In the data below, find every line with the word "area" and copy it.

──────────────────────────────

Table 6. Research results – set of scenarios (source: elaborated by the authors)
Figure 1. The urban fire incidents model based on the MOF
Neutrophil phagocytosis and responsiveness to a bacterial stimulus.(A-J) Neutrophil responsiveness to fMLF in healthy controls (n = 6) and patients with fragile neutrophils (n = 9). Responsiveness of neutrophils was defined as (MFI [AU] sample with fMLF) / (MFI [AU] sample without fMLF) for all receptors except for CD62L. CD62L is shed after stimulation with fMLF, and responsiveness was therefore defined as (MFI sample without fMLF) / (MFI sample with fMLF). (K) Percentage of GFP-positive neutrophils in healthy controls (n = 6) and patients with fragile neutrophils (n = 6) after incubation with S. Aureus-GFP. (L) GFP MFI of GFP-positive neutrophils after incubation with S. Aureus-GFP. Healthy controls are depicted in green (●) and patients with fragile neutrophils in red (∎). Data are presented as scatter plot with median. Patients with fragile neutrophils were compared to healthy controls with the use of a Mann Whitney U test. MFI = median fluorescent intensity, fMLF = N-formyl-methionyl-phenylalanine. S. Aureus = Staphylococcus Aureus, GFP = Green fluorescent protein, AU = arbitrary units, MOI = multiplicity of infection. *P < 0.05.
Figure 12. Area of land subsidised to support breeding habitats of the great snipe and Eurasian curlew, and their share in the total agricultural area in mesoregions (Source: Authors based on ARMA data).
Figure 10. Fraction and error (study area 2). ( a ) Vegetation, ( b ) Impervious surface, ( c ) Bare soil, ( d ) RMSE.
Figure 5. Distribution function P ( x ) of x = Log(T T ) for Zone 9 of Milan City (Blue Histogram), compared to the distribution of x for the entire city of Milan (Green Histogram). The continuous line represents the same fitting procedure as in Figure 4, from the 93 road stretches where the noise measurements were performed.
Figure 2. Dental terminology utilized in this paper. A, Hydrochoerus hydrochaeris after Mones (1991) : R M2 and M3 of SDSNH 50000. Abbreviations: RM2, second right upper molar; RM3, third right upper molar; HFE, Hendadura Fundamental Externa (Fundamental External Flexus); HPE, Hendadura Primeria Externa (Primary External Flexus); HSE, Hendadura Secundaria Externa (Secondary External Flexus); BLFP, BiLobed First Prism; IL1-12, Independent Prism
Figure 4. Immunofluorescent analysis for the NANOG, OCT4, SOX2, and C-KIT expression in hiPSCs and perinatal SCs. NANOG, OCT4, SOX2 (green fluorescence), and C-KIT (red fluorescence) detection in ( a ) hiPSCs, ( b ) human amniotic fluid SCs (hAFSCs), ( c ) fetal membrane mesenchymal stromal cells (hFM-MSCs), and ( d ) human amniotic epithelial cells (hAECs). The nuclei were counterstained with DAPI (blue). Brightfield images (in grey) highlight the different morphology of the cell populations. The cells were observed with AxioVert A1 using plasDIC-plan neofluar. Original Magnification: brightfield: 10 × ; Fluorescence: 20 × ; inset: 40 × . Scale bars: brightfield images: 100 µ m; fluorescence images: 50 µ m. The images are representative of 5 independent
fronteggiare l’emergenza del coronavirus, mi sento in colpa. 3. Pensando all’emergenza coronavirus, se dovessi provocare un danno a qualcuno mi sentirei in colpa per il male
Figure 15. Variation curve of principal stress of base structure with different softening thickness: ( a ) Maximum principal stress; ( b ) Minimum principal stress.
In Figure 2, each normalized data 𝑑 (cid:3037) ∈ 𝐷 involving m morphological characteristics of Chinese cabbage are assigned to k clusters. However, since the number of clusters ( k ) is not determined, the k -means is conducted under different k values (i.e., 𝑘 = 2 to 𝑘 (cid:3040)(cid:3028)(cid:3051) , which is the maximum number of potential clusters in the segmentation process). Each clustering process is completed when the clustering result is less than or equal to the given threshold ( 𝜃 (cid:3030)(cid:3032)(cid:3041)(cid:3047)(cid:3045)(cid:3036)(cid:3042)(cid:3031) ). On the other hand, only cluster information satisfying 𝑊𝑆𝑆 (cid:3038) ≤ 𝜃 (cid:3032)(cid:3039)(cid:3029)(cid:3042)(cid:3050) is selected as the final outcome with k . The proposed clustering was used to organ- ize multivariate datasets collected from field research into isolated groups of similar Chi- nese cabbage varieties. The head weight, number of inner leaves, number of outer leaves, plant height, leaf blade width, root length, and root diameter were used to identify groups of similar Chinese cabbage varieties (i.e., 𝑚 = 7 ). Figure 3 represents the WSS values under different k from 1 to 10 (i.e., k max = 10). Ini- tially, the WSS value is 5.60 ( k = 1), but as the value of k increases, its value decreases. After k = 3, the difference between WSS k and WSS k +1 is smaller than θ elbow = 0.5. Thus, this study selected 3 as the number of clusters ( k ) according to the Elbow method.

──────────────────────────────

→ Result:
Figure 12. Area of land subsidised to support breeding habitats of the great snipe and Eurasian curlew, and their share in the total agricultural area in mesoregions (Source: Authors based on ARMA data).
Figure 10. Fraction and error (study area 2). ( a ) Vegetation, ( b ) Impervious surface, ( c ) Bare soil, ( d ) RMSE.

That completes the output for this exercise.